Natalie related that “when people ask about  my religion, I say I’m not religious, but I’m Jewish. It’s something to be proud of, to show off. I stand out, but that’s a great thing. Everyone should be so proud to be Jewish.”

The two also stressed the importance about learning about Israel. “Americans need to know and be aware of what’s going on in other countries. We take things for granted,” said Katherine. “I do feel this [Israel] is my homeland. And I want to learn more about Israelis, and their life; I want an annual trip here,” she told JNS.

She added that she would like “to get more involved and look for Jewish events” once home. And while Katherine had never heard the word “Shabbat” before the trip, she said she would consider keeping the weekly Jewish holiday if she were in Israel. The dancing-centered Shabbat that the group had at the Western Wall in Jerusalem made Katherine want “to go to synagogue to meet people [back home].”

She told JNS: “This trip is so not what I expected; it’s so much better. I saw it as a free trip—like I’m going to go to Israel and see what they show, but I didn’t expect to be interested in Jewish practice. That’s really changed. I’ve fallen in love with this country, this people, and I’m intrigued by religion and will follow up with the speakers. Now I see really what this trip is about. It’s about finding yourself and your identity. We are Jewish, that is who we are. It’s in our blood and our genes.”

Katherine concluded, “I realize how lucky I am. I’m going to change my life. I’m going to be a better person and educate others about Israel. People are so wrong about it just being dangerous.”

Natalie, who adopted a new Jewish name on the trip, Netta, also reported feeling “changed,” saying she rarely gets this passionate. She described feeling accepted in Judaism, “becoming a part of something bigger,” and “loving the outlook of being a good Jew” as being a good, humble person. “Judaism always takes something negative and turns it into positive. If that’s what Jewish is, then I’m more Jewish,” she said.
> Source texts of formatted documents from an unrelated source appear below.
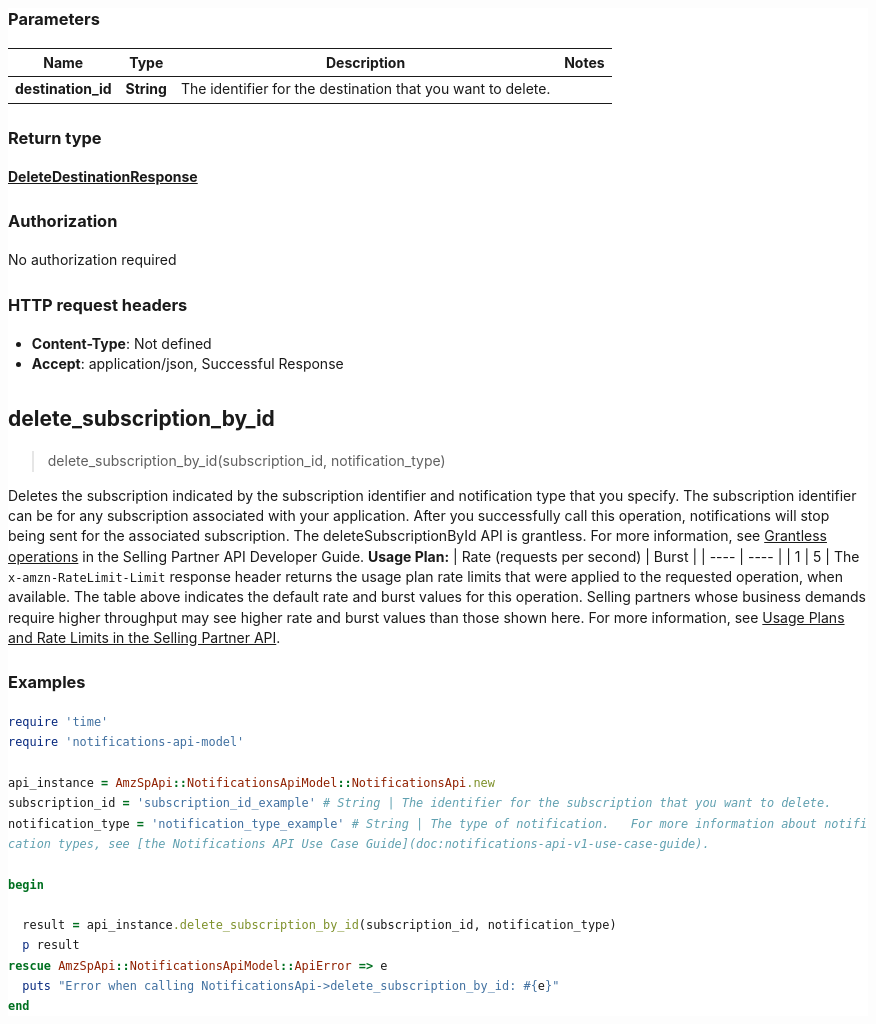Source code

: ### Parameters

| Name | Type | Description | Notes |
| ---- | ---- | ----------- | ----- |
| **destination_id** | **String** | The identifier for the destination that you want to delete. |  |

### Return type

[**DeleteDestinationResponse**](DeleteDestinationResponse.md)

### Authorization

No authorization required

### HTTP request headers

- **Content-Type**: Not defined
- **Accept**: application/json, Successful Response


## delete_subscription_by_id

> <DeleteSubscriptionByIdResponse> delete_subscription_by_id(subscription_id, notification_type)



Deletes the subscription indicated by the subscription identifier and notification type that you specify. The subscription identifier can be for any subscription associated with your application. After you successfully call this operation, notifications will stop being sent for the associated subscription. The deleteSubscriptionById API is grantless. For more information, see [Grantless operations](doc:grantless-operations) in the Selling Partner API Developer Guide.  **Usage Plan:**  | Rate (requests per second) | Burst | | ---- | ---- | | 1 | 5 |  The `x-amzn-RateLimit-Limit` response header returns the usage plan rate limits that were applied to the requested operation, when available. The table above indicates the default rate and burst values for this operation. Selling partners whose business demands require higher throughput may see higher rate and burst values than those shown here. For more information, see [Usage Plans and Rate Limits in the Selling Partner API](doc:usage-plans-and-rate-limits-in-the-sp-api).

### Examples

```ruby
require 'time'
require 'notifications-api-model'

api_instance = AmzSpApi::NotificationsApiModel::NotificationsApi.new
subscription_id = 'subscription_id_example' # String | The identifier for the subscription that you want to delete.
notification_type = 'notification_type_example' # String | The type of notification.   For more information about notification types, see [the Notifications API Use Case Guide](doc:notifications-api-v1-use-case-guide).

begin
  
  result = api_instance.delete_subscription_by_id(subscription_id, notification_type)
  p result
rescue AmzSpApi::NotificationsApiModel::ApiError => e
  puts "Error when calling NotificationsApi->delete_subscription_by_id: #{e}"
end
```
She added that the more she knows about Israel, the closer she feels “to the religion and the Jewish people. Learning what we’ve been through, where we came from; it’s pulled it all together for me.”

The 26-year-old reported “feeling like a different person” who plans to “make better life changes and connect with more mature people” after the trip. “I feel different here, I feel connected. I feel even more connection because it’s by choice. I can’t express my gratitude towards the program; it’s changed my entire view.”